Et voilà déjà un mois que nous avons quitté la maison. Nous avons vu, visité, appris tellement de choses, que le temps n’a plus la même valeur.
Un fort vent, nous a bercés avec acharnement toute la nuit, et il est bien décidé à continuer de s’exprimer avec vigueur.
Nous continuons notre route au plus près de la côte, traversons des paysages montagneux plus arides, où les troupeaux de montons folâtrent tranquillement, au gré de leur envie, faisant fi des voitures.
Petite frustration du jour : j’aperçois une cigogne noire (si,si, ça existe !!), le temps d’attraper l’appareil photo…..elle s’envole !!
Au loin, nous apercevons sur un pic rocheux, se découpant dans le ciel, les ruines de la ville d’Assos, que nous n’avions pas prévu de visiter, mais qui nous attirent quand même. Nous nous garons au pied de ce joli petit village aux maisons en granit, et montons au site antique, par la rue principale pavée de pierres arrondies et irrégulières.
Passés le guichet, nous montons instinctivement vers le temple d’Athéna (4ième siècle avant JC) et ses fines colonnes doriques, d’où l’on a un point de vue panoramique exceptionnel sur la mer, les montagnes et l’île de Lesbos en face. Dommage, les jolis bas reliefs qui ornaient le temple sont dispersés dans différents musées à travers le monde !! Et quel vent !! difficile de tenir debout.

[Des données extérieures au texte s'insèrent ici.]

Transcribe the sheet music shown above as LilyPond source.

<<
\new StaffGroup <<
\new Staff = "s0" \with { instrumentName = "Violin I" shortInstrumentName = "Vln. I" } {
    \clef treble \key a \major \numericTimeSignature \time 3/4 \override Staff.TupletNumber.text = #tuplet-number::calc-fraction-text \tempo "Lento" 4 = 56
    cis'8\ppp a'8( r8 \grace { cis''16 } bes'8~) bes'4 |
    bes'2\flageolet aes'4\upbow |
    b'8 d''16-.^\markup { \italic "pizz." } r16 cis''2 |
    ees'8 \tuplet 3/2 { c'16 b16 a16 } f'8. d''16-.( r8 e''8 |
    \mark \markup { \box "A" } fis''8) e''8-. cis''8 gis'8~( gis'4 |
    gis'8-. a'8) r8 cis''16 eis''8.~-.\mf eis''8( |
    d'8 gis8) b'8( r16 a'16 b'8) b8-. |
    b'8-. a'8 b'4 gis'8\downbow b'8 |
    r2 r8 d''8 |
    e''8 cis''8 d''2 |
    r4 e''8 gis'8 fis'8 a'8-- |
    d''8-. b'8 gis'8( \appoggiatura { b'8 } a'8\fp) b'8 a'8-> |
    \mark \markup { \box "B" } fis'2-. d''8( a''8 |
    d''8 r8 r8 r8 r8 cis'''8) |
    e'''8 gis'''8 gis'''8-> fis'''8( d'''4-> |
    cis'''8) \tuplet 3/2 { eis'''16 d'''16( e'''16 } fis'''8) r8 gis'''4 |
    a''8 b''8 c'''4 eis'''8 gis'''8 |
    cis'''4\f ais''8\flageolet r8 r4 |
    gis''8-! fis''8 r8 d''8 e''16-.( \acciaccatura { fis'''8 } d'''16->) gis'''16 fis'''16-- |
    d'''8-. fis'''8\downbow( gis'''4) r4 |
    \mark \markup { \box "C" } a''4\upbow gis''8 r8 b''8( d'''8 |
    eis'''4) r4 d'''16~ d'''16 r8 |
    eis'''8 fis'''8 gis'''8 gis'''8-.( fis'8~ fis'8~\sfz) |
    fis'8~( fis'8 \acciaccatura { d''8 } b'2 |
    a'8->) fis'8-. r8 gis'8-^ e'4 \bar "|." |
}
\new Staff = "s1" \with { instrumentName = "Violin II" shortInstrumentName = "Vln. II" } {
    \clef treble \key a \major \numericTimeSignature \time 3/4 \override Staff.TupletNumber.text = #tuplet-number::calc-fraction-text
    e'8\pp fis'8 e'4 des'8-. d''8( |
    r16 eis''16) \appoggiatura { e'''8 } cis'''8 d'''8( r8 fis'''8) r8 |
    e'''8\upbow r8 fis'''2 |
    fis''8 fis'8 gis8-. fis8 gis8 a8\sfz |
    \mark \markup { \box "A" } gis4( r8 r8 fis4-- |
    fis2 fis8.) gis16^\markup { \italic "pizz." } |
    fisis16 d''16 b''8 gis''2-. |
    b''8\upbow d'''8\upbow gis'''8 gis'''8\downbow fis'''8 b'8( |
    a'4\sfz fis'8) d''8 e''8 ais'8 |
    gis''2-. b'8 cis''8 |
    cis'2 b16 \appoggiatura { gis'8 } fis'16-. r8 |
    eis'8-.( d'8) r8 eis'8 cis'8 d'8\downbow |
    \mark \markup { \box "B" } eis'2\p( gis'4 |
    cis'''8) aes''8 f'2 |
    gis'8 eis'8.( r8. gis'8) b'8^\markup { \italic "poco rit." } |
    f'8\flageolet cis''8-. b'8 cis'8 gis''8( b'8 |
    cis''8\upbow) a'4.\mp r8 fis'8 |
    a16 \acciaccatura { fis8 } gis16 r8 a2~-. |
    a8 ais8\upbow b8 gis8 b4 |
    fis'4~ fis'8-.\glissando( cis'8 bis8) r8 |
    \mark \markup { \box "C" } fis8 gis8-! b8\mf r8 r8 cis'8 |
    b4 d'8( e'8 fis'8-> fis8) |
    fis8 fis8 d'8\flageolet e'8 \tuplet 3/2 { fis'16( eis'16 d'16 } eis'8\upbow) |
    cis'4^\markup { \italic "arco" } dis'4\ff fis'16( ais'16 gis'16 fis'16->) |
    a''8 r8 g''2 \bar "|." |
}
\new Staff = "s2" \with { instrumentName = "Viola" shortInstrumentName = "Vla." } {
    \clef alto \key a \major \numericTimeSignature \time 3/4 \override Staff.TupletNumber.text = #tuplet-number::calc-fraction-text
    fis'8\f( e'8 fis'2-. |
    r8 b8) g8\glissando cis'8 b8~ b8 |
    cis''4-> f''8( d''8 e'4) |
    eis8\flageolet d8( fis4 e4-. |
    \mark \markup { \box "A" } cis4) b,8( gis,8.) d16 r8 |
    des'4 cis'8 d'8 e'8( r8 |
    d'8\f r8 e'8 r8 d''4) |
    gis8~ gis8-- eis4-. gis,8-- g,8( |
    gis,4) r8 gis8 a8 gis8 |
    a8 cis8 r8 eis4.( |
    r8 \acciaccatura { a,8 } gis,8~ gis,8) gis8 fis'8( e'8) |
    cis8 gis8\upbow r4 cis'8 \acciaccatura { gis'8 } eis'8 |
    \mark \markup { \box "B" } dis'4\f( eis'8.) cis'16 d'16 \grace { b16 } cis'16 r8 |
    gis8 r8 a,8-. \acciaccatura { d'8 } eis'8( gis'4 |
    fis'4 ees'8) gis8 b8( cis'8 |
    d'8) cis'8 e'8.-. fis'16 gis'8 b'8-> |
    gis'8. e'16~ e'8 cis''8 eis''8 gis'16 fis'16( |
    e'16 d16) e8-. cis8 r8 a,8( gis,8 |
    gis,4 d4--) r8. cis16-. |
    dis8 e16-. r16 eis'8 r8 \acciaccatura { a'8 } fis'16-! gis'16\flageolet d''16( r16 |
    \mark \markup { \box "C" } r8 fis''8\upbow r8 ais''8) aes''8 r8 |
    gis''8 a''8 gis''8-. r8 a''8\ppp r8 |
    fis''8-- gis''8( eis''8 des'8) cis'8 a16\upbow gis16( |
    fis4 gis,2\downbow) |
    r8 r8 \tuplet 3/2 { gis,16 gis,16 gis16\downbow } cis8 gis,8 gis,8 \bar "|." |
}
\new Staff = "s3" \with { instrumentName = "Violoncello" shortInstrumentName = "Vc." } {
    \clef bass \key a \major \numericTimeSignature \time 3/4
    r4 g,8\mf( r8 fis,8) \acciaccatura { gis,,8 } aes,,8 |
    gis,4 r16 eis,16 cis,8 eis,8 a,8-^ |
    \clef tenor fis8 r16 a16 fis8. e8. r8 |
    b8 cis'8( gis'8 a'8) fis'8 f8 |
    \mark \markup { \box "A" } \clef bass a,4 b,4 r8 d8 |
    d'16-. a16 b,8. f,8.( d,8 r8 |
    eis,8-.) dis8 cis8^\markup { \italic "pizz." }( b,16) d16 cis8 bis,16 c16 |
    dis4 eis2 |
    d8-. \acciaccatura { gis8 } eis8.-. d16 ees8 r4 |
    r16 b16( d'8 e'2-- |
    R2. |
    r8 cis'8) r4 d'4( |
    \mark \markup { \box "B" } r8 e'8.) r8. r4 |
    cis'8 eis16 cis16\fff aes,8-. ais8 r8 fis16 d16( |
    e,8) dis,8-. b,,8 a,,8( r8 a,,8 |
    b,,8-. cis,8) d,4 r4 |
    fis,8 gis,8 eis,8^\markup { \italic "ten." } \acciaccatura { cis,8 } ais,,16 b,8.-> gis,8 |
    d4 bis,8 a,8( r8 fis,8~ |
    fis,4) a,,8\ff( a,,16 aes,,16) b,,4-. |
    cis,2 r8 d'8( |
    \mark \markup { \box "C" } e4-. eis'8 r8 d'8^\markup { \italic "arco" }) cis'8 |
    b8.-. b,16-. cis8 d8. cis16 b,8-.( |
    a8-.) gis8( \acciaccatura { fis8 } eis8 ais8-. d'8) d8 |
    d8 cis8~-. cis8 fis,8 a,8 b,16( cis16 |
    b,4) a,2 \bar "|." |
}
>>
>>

Pour continuer la visite, il va falloir descendre un sacré coup pendant un kilomètre au milieu d’une nature qui a visiblement brulé. Nous y découvrons le théâtre en voie de restauration, l’agora dont on ne voit plus grand-chose, le xénodion ou « guesthouse » de l’époque, et surtout l’impressionnant mur d’enceinte, et enfin la route d’accès à la ville, qui servait de nécropole où s’alignent les sarcophages.
Après être bien descendus, il va falloir remonter au guichet, pour redescendre à la voiture. Finalement, nous aurons fait une visite culturelle et sportive !
Un tour au petit port en contrebas, auquel on accède par une route sacrément pentue. Coincé entre la falaise et la mer, avec ses bateaux de pêche colorés, il est vraiment charmant, mais a quand même perdu un peu de son authenticité, car chaque maison est devenue un restaurant, ou un hôtel.
Allez, c’est reparti pour la recherche d’un spot. Nous n’arrivons pas à trouver. De guerre lasse, nous finissons dans un camping. Et la grosse boulette de la journée…..je m’aperçois que j’ai perdu ma clé de la Bach’Mobile !!!! Et la question qui tue…. mais tu l’as perdue où ??? Comment dire….ça gâche un peu la soirée.